Exploring the concept of harvest as an image of judgement yields several conclusions about God’s character that help create an accurate picture of God’s judgement. Like a farmer knows the proper way to tend his crops, from plowing to harvest, God in His wisdom knows the proper way to deal with His people in every season. As the farmer knows the time to thresh His crops, God knows the time to bring judgement, but He also knows that like the harvest season, the season of judgement for His people doesn’t last forever. The Lord’s wisdom applies to every part of His dealings with His people. He doesn’t judge them in irrational anger or pour out His wrath forever any more than a farmer harvests out of impatience or continues to beat the grain harvest longer than necessary. God pours out judgement on His people only as much as He needs to to ensure a harvest of His glory from the people he tends like a farmer tends his fields.
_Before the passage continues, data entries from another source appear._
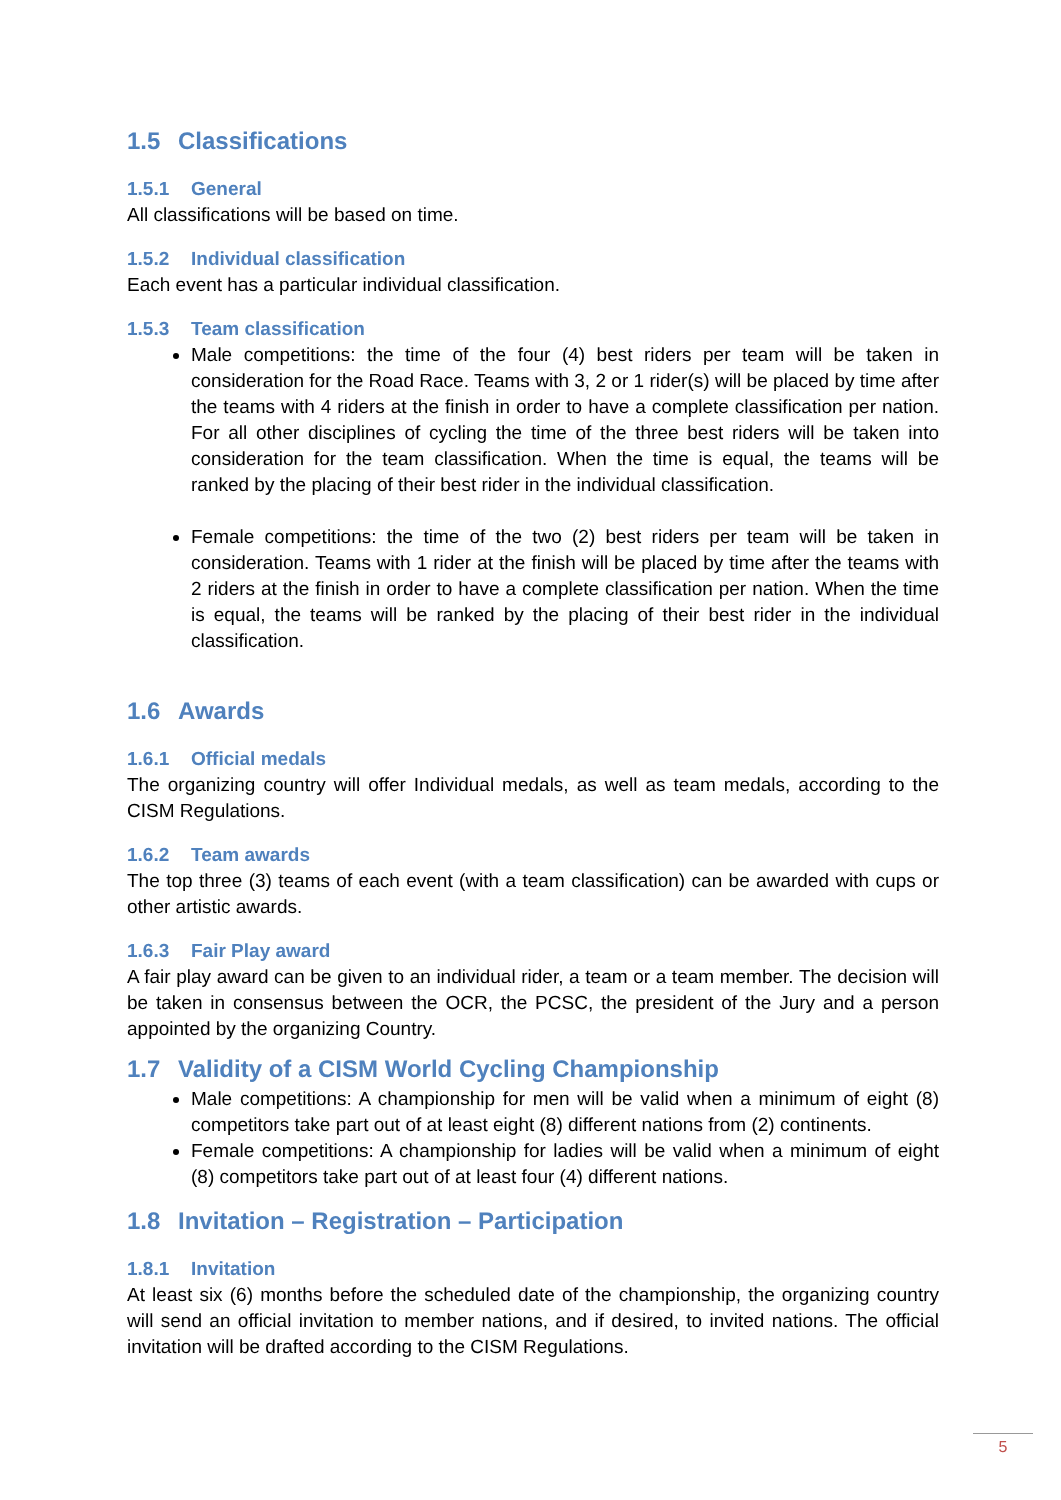1.5 Classifications
1.5.1 General
All classifications will be based on time.
1.5.2 Individual classification
Each event has a particular individual classification.
1.5.3 Team classification
Male competitions: the time of the four (4) best riders per team will be taken in consideration for the Road Race. Teams with 3, 2 or 1 rider(s) will be placed by time after the teams with 4 riders at the finish in order to have a complete classification per nation. For all other disciplines of cycling the time of the three best riders will be taken into consideration for the team classification. When the time is equal, the teams will be ranked by the placing of their best rider in the individual classification.
Female competitions: the time of the two (2) best riders per team will be taken in consideration. Teams with 1 rider at the finish will be placed by time after the teams with 2 riders at the finish in order to have a complete classification per nation. When the time is equal, the teams will be ranked by the placing of their best rider in the individual classification.
1.6 Awards
1.6.1 Official medals
The organizing country will offer Individual medals, as well as team medals, according to the CISM Regulations.
1.6.2 Team awards
The top three (3) teams of each event (with a team classification) can be awarded with cups or other artistic awards.
1.6.3 Fair Play award
A fair play award can be given to an individual rider, a team or a team member. The decision will be taken in consensus between the OCR, the PCSC, the president of the Jury and a person appointed by the organizing Country.
1.7 Validity of a CISM World Cycling Championship
Male competitions: A championship for men will be valid when a minimum of eight (8) competitors take part out of at least eight (8) different nations from (2) continents.
Female competitions: A championship for ladies will be valid when a minimum of eight (8) competitors take part out of at least four (4) different nations.
1.8 Invitation – Registration – Participation
1.8.1 Invitation
At least six (6) months before the scheduled date of the championship, the organizing country will send an official invitation to member nations, and if desired, to invited nations. The official invitation will be drafted according to the CISM Regulations.
5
Farmers also separate the good harvest from the part of the harvest they can’t use, which they throw away. Like a farmer threshing crops, God separates His people from those that act against Him and seek to harm His chosen ones. In Isaiah 41:15-16, God foretells the judgement of His enemies by using the image of grain harvest. He promises to use His people like a threshing sledge to harvest His enemies: “behold, I make of you a threshing sledge, new, sharp, and having teeth…you shall winnow them, and the wind shall carry them away, and the tempest shall scatter them.” Unlike His judgement on His people, which is temporary, God’s judgement on His enemies ends in total destruction, similar to the end of the chaff in the harvest. God brings judgement on His enemies, but He doesn’t scatter them because He enjoys seeing them destroyed. Rather, He judges to protect His people, and ultimately, to bring Himself glory: “the tempest shall scatter them. And you shall rejoice in the LORD; in the Holy One of Israel you shall glory.” Like the harvest season, God’s judgement of His people doesn’t last forever, and like the separation of the grain and the chaff, His judgement on His enemies is final and irreversible. Ultimately, both judgements serve the same purpose - to give God a harvest of rejoicing and glory for His wisdom and love for His people.